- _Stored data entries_

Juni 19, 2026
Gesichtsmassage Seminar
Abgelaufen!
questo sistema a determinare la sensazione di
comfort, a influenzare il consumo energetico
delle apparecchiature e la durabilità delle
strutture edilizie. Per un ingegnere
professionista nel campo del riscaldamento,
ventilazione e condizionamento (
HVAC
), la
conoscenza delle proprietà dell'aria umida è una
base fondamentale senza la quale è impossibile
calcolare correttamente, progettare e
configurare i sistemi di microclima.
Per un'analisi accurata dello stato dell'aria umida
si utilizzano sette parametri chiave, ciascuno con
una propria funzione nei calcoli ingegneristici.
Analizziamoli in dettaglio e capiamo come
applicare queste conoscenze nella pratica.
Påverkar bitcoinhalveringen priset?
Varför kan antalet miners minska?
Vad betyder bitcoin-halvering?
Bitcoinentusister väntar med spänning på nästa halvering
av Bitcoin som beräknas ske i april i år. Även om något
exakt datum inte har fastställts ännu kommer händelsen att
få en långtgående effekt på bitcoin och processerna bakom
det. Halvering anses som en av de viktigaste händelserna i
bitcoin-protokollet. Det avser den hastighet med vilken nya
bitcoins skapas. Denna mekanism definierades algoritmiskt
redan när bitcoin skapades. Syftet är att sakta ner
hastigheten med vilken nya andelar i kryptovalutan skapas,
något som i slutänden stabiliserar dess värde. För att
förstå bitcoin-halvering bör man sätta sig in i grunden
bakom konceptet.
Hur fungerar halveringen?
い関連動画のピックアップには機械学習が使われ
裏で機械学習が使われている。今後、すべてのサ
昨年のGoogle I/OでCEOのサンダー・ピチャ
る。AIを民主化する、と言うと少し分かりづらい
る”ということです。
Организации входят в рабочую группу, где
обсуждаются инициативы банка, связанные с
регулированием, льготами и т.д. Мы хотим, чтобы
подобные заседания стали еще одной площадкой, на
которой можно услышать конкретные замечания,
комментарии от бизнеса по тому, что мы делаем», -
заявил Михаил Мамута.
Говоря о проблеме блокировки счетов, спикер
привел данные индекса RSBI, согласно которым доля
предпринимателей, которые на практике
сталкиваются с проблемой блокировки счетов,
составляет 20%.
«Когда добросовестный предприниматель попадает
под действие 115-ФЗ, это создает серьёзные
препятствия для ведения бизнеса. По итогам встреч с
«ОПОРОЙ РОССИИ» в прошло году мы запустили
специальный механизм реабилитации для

- _What is being asked_
From the records above, copy every line that holds the word "något".

- _Answer for the task_
av Bitcoin som beräknas ske i april i år. Även om något
något som i slutänden stabiliserar dess värde. För att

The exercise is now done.